By Haley Viccaro
ALBANY -- Orchards in New York are warning that a poor apple crop this season will cause them to run out of supply earlier than usual.
Because of fluctuating temperatures last spring, the state Apple Association said this year's harvest produced 14 million bushels, less than half of the 29 million bushels produced last year.
The decline in apple supply -- as much as 90 percent in some places -- forced orchards to cut back on popular pick-your-own events this fall. Farmers, mainly north of the Hudson Valley, said they would be unable to put as many apples into cold storage to keep their shelves stocked and to supply local grocers through the winter.
"We only have about half of a crop throughout New York so we are going to run out of apples earlier than normal," said Molly Golden, director of marketing at the Apple Association. "Normally, farms have apples in a controlled atmosphere storage unit, but there will be much less and ending sooner than normal."
Golden warned of higher prices for apples and cider: "The supply will have to be picked up from other states in the west, which will make prices a little higher than normal."
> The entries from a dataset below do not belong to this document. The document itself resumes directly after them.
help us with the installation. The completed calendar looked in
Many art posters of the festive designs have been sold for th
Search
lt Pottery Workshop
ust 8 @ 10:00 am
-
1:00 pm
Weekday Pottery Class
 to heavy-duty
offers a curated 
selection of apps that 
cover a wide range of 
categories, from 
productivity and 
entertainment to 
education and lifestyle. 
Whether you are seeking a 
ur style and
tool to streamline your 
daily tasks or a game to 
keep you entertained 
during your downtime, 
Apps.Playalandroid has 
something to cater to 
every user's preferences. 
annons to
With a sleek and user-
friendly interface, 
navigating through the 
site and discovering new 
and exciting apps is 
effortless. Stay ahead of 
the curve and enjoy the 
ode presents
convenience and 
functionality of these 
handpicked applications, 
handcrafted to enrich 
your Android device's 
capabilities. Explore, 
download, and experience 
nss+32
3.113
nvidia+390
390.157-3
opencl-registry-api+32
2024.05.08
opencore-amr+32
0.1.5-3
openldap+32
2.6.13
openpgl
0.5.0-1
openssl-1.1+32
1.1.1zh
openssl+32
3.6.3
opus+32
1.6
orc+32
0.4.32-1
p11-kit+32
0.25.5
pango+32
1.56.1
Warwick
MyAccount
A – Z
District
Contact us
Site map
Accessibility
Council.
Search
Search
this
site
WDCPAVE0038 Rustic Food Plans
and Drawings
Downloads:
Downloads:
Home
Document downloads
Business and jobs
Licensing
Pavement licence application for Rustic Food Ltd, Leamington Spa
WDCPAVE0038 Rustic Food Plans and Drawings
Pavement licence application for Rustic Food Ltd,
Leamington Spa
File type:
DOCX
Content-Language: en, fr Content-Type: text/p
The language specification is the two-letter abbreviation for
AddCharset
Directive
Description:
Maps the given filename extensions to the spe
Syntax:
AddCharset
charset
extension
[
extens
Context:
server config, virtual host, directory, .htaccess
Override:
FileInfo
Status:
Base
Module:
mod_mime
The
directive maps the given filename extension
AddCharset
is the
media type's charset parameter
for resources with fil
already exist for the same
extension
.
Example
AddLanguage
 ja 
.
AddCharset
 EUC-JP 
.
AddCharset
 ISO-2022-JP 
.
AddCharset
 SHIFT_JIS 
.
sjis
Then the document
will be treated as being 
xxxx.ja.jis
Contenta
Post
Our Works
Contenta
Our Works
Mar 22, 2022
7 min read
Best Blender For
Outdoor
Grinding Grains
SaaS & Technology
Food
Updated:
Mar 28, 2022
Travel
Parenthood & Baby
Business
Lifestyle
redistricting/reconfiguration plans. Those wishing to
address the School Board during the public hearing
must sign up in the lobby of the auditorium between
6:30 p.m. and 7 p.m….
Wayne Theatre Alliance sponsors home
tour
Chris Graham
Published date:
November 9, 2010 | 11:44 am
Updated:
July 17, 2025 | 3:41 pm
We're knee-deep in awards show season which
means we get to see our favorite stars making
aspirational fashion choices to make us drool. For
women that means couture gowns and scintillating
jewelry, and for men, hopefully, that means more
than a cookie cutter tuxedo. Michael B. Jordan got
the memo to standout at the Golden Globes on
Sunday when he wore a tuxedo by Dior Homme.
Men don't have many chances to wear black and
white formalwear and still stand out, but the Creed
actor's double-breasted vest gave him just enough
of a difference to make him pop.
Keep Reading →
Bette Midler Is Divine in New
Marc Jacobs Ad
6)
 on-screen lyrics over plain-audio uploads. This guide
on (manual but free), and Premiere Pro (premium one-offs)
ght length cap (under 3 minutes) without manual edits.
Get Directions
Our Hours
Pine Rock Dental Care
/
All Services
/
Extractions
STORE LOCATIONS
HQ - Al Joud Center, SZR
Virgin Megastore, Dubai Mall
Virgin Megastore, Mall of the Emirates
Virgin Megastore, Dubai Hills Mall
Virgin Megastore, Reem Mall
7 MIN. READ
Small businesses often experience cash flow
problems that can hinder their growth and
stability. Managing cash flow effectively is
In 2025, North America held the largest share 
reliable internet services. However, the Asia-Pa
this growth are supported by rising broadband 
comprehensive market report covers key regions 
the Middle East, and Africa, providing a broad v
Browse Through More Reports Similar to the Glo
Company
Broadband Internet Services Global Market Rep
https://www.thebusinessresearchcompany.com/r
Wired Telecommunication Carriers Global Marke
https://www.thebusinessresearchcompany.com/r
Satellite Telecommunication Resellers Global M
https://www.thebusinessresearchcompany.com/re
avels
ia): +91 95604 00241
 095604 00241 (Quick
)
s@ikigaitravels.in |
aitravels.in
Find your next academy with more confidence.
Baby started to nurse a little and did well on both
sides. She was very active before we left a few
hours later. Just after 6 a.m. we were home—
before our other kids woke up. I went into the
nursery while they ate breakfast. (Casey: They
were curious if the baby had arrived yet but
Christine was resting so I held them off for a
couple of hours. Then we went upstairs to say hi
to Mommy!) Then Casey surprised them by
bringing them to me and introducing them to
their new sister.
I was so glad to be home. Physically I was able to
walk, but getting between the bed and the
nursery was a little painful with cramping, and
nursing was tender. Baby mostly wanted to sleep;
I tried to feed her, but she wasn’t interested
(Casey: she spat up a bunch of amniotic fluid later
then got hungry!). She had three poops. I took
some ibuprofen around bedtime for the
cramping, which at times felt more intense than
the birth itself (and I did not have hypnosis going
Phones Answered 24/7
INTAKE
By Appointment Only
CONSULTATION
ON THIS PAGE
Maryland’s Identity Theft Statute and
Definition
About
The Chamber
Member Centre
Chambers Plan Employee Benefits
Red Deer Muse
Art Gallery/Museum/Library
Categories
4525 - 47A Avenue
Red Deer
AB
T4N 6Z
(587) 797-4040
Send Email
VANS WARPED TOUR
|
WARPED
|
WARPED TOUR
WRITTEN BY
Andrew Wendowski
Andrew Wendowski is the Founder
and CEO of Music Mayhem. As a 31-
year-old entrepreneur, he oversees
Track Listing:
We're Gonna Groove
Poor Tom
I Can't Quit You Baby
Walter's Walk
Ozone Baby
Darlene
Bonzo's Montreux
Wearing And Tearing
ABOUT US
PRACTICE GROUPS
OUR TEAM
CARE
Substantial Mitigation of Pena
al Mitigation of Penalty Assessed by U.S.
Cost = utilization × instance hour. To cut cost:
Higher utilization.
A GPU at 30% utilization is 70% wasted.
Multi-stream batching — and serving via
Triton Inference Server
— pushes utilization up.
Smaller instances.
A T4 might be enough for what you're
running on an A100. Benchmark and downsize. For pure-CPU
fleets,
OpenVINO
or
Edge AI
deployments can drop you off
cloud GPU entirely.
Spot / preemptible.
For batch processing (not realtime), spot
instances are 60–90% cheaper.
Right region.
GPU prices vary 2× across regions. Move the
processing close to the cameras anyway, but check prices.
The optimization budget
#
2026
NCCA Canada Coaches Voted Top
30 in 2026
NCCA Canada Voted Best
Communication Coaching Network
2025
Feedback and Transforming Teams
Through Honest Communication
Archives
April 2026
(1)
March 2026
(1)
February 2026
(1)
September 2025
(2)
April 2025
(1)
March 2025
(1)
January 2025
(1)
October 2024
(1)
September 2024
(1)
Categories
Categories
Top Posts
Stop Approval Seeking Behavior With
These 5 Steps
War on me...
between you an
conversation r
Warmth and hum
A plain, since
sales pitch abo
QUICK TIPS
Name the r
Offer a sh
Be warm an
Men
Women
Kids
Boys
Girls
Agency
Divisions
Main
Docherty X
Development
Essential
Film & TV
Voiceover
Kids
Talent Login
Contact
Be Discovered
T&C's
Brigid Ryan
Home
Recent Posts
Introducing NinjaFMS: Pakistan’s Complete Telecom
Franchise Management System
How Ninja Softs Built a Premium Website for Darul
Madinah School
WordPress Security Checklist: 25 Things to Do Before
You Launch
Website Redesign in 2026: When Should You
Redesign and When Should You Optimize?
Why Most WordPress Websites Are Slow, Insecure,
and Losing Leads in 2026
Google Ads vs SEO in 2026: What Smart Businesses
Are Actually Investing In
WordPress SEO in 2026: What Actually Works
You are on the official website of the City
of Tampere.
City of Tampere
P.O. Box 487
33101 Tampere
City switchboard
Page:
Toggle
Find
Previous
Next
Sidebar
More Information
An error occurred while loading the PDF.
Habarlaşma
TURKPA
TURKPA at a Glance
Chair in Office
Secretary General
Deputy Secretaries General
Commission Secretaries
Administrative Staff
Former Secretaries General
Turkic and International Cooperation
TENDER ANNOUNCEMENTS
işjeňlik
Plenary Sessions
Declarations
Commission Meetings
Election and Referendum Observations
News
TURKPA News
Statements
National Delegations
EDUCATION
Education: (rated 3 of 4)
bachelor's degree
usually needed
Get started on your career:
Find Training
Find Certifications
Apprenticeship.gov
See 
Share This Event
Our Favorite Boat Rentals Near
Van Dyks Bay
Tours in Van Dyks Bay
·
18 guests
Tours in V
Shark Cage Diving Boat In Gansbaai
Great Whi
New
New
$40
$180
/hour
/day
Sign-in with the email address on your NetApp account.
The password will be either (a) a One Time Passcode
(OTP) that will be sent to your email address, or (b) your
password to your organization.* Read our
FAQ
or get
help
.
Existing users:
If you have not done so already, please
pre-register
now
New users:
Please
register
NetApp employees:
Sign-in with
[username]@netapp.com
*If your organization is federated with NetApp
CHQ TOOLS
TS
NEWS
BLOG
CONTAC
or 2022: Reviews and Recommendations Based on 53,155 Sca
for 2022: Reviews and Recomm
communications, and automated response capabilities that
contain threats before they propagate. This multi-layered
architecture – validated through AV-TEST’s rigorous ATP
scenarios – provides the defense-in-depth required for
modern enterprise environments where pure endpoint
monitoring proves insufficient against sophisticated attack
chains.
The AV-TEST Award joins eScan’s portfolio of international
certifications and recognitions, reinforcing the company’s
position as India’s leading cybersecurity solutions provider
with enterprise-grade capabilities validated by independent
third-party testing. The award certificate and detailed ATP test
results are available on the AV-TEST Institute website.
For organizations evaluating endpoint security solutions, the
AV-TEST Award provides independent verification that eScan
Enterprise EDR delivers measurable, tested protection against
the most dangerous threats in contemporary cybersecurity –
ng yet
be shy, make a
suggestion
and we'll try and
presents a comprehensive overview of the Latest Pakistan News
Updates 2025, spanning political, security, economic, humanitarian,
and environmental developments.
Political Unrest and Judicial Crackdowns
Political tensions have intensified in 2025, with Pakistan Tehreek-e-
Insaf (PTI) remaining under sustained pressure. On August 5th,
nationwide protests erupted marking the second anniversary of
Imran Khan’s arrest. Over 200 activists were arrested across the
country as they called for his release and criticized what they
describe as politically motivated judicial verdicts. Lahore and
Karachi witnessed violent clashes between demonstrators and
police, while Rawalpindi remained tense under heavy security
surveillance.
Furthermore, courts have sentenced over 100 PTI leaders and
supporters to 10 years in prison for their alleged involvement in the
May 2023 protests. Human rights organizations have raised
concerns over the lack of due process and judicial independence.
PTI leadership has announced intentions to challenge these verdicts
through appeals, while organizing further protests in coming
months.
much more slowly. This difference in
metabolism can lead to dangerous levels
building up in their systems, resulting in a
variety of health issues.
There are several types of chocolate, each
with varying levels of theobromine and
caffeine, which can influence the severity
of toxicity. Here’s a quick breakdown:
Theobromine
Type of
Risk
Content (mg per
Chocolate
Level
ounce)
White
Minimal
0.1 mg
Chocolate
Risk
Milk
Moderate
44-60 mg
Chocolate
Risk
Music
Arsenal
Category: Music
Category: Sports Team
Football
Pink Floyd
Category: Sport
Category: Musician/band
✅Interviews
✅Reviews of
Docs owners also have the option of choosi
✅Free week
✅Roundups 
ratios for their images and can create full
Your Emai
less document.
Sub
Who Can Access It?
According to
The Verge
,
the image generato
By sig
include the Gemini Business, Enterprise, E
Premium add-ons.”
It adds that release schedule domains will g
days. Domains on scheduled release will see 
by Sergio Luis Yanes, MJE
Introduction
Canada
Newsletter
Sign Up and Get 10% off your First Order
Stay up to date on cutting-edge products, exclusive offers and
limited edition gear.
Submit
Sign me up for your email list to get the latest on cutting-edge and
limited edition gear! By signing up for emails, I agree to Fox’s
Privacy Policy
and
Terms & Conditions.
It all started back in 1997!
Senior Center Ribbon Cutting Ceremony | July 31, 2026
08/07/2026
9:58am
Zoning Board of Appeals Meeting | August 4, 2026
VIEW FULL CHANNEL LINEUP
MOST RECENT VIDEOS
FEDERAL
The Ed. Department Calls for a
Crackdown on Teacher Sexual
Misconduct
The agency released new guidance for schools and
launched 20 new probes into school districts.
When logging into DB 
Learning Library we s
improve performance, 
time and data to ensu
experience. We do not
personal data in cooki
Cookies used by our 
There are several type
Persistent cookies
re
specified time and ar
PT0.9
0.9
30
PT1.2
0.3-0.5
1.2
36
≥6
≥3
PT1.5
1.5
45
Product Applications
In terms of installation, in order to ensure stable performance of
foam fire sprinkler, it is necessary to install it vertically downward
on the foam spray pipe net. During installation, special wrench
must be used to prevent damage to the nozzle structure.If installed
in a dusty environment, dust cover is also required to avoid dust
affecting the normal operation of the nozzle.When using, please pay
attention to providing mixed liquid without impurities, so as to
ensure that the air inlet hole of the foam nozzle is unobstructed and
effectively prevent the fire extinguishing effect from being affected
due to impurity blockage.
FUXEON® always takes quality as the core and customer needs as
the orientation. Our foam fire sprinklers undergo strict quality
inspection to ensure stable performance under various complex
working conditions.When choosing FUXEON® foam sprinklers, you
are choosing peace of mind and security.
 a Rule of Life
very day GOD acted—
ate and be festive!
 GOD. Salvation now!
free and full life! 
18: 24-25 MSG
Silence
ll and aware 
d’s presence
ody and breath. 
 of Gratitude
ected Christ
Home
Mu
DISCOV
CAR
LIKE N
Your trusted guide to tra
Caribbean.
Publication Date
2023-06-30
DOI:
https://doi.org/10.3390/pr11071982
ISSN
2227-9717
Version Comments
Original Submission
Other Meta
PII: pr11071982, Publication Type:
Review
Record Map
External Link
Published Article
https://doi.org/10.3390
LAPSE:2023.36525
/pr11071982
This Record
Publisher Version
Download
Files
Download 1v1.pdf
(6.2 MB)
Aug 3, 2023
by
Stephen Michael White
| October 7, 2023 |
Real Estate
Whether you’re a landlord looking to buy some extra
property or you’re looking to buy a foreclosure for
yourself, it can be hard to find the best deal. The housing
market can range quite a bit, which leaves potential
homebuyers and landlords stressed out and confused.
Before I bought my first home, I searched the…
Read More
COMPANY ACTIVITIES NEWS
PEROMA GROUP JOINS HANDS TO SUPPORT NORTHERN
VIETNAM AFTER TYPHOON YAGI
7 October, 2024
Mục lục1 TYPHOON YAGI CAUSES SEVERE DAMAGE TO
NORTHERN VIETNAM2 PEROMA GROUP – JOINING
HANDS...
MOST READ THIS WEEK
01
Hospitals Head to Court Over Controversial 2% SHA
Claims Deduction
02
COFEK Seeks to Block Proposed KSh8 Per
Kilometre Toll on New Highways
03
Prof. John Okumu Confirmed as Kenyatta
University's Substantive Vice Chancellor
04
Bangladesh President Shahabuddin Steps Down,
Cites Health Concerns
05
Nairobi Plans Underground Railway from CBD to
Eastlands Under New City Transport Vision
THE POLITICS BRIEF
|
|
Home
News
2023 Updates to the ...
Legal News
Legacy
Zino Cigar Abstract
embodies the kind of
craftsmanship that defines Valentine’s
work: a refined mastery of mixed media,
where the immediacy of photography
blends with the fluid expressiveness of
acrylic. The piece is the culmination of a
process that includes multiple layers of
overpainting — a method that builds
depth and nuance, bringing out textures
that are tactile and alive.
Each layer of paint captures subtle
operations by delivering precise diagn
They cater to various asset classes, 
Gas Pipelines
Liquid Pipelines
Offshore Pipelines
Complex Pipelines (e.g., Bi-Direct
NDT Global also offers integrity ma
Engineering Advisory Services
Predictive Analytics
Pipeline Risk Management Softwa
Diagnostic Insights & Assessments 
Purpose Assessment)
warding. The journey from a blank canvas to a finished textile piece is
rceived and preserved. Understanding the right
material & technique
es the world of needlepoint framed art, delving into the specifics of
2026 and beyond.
New York is the second largest apple producer in the country behind Washington state. The Farm Bureau said Michigan and Ohio, two major apple producers, were hit worse than New York, with 80 percent to 90 percent of apples damaged.
Apple trees grew in early March due to unusually high temperatures and then faced cold and frost in April and May, which froze the buds on the trees. As a result, apples had to be picked early and were scarce.
"The trees bloomed early because of the warm weather and then the frost came in and damaged a lot of the blossoms," said state Farm Bureau spokesman Steve Ammerman. "Warm weather in July also decreased the growth of the crop throughout the course of this year."
The orchards that were hardest hit appear to be in the Capital Region and the Finger Lakes, including places north near Lake Ontario, such as in the Rochester area and North Country.
"Last year we had a good turnout of apples, but this year we lost about 90 percent of our apples," said Steve Fobare, co-owner of Fobare's Fruits in Rensselaer Falls, which is in St. Lawrence County near Canada.
There were some alternatives orchards could have taken to save their apple crop from the frost, but extraordinary measures cost extra money and were time consuming.
"We asked about putting water on them, to prevent the frost from penetrating the blossoms," Fobare said. "We were told the only way that works is if you continuously keep that water flowing to melt the frost by using some sort of large sprinkler system."
Judy Russell, owner of Whittier Fruit Farm in Ogden, Monroe County, said apple picking for the public has been limited, both in days and varieties available. She said the farm would be picking through this holiday weekend, but it probably wouldn't last through the month.
"We are a retail apple farm and will be opened through October and close the first weekend in November," Russell said. "Nobody in the area has enough apples for cold storage, and the damage was pretty widespread."
According to the Farm Bureau, some farms set up fans to keep the air moving to decrease frost. In the past, some large orchards paid to bring a helicopter in to hover over the trees.
"Farmers can plan and try to do everything they can, but ultimately they are at the mercy of Mother Nature," Ammerman said. "I am sure they are doing everything they can right now, especially making sure that the trees are healthy and ready to go come next spring."
Orchards located on higher ground and surrounded by water weren't impacted as severely by the cold weather. Apple farms further south, such as in Westchester County, did not experience the damaging effects of the bad weather.
"We have been able to have a crop without feeling the effects of the severe weather like the problem for farms further north," said Randy Pratt, an operator at Wilkens Fruit Farm in Yorktown Heights in Westchester.
Maynard Farms in Ulster Park, Ulster County, barely saw a change in the apple crop. Other farms nearby weren't as luck, he said.
"Our orchard is sandwiched between two bodies of water, so we did not get any frost," said farm owner Tom Maynard. "The wider the river, the more volume of heat because water absorbs the sun's energy all day long. It is kind of like a heat sink."
Apple Hills in Binghamton started picking apples in August, about three weeks earlier than usual. Owner David Johnson said his crop is down about 30 percent, and his season would end early.
"We usually carry apples until the middle of wintertime and will probably be running out between Thanksgiving and Christmas this year, so our marketing season will be really short compared to usual," Johnson said.
Indian Ladder Farms in Altamont, Albany County, is selling apples, but has limited apple picking for visitors.
"We have had a few times that we let people pick apples, but the only remaining apple picking opportunity for us would be in late October," said owner Peter Ten Eyck.
The orchard lost about 90 percent of its revenue, and crop insurance will cover about one third of the loss, Ten Eyck said. Ten Eyck said he considered burning some trees to keep the blossoming ones warm. He decided against it, saying that it would hurt the farm long term.
He said it could take years from the farm to bounce back.
"This is our 97th year, and I never heard of anything this bad happening," Ten Eyck said. "We have less than 10 percent of our crop, so this is a tough, tough year for us."